-------- Data listing

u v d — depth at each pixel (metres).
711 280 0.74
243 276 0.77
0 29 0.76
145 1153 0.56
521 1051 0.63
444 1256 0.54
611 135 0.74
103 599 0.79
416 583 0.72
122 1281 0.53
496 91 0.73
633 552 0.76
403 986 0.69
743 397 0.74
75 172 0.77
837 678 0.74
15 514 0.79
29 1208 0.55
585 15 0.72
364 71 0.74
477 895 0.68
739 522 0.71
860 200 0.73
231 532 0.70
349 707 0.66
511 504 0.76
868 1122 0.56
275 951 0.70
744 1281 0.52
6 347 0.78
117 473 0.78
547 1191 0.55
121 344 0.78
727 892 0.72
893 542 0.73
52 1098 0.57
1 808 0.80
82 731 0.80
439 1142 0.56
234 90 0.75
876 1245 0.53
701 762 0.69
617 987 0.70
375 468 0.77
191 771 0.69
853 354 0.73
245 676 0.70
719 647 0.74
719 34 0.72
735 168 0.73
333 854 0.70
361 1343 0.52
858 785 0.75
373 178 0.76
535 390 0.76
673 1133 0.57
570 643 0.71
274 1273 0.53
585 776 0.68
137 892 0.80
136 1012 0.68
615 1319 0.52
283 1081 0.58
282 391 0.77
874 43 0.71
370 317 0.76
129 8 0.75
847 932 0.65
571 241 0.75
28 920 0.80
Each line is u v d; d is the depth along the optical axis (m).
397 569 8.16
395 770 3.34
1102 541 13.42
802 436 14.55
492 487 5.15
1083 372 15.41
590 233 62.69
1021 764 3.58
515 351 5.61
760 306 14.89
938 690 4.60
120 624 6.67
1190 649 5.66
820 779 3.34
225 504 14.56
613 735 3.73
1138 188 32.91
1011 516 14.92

----------------

Required work
In the entries above, one line contains "711 280 0.74" and another contains "82 731 0.80". Reproduce exactly those two lines and the lines between them, nothing else.

Task answer
711 280 0.74
243 276 0.77
0 29 0.76
145 1153 0.56
521 1051 0.63
444 1256 0.54
611 135 0.74
103 599 0.79
416 583 0.72
122 1281 0.53
496 91 0.73
633 552 0.76
403 986 0.69
743 397 0.74
75 172 0.77
837 678 0.74
15 514 0.79
29 1208 0.55
585 15 0.72
364 71 0.74
477 895 0.68
739 522 0.71
860 200 0.73
231 532 0.70
349 707 0.66
511 504 0.76
868 1122 0.56
275 951 0.70
744 1281 0.52
6 347 0.78
117 473 0.78
547 1191 0.55
121 344 0.78
727 892 0.72
893 542 0.73
52 1098 0.57
1 808 0.80
82 731 0.80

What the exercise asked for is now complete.